Вот тогда-то Сталин и посмотрел на него с той снисходительной усмешкой, которая так запала Александру в память. Он спохватился, густо покраснел, пролепетал:

— Простите, ради бога, товарищ Сталин, я не хотел вас обидеть.

Сталин опустил голову к тарелке.

— Ви чувствуйте себя свободно, товарищ Возницын, — тихонько проронил он, точно за столом был кто-то еще, кто мог услыхать это его замечание. И пояснил: — Товарищ Сталин такой же человек, как и все… Ну, может быть, немножечко другой. Все мы немножечко не похожи друг на друга. — И снова вернулся к выставке: — Так вот, там был и портрет товарища Кирова, написанный, как мне сказали, вами. Вот этот ваш портрет мне очень понравился.
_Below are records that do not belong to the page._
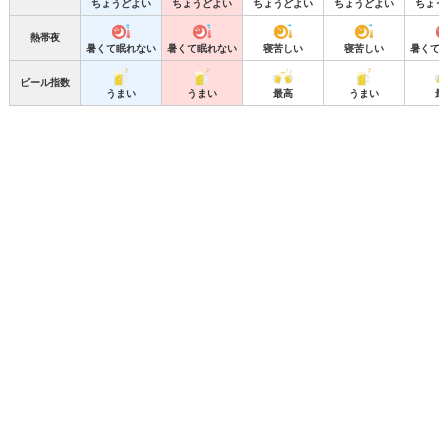
ちょうどよい
ちょうどよい
ちょうどよい
ちょうどよい
ちょう
熱帯夜
暑くて眠れない
暑くて眠れない
寝苦しい
寝苦しい
暑くて
ビール指数
うまい
うまい
最高
うまい
最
Он понравился своей простотой и человечностью. Именно таким я знал Мироныча…

Возницын благодарно кивнул головой на эти слова: рот его был набит хлебом и супом.

— Не благодарите, — усмехнулся Сталин. И спросил: — Вы встречались с товарищем Кировым?

Возницын торопливо проглотил недожеванное, освобождая рот, ответил:

— Один раз, товарищ Сталин: он приходил на выставку в Русский музей.

На этот раз головой покивал Сталин, но в этих кивках Возницын разглядел горестное сожаление по поводу смерти Кирова. И, точно подтверждая его догадку, Сталин обронил:

— Прекрасной души был человек. Как жаль, что его нет рядом с нами.

Какое-то время ели молча. При этом Возницын непроизвольно подлаживался под ритм Сталина: тот ложку и он ложку, тот хлеб — и он тоже, боясь снова оказаться с набитым ртом перед необходимостью отвечать на вопрос. Когда покончили с супом, снова появилась женщина. Сталин в это время открыл бутылку с вином, предложил Возницыну:

— Это очень хорошее вино. Оно бодрит, если, разумеется, не пить его слишком много. Попробуйте, товарищ Возницын.

— Спасибо, товарищ Сталин. С удовольствием.

Сталин сам налил в его стакан темного, как кровь, вина.

Отпили по нескольку глотков. Женщина разложила по тарелкам жареную картошку и кусочки мяса. Запахло луком и травами.

Сталин заговорил вновь:

— Да, так вот, возвращаясь к выставке… И мы заспорили с некоторыми товарищами из Политбюро: если такому художнику, как товарищ Возницын, поручить написать портрет товарища Сталина, что из этого получится? — Помолчал и сам себе ответил: — Я полагаю, что талант должен победить некоторую устоявшуюся довольно сомнительную традицию в изображении советских вождей. Признаюсь, что не все товарищи со мной согласились. — И, подняв от тарелки голову, спросил: — А вы как думаете, товарищ Возницын?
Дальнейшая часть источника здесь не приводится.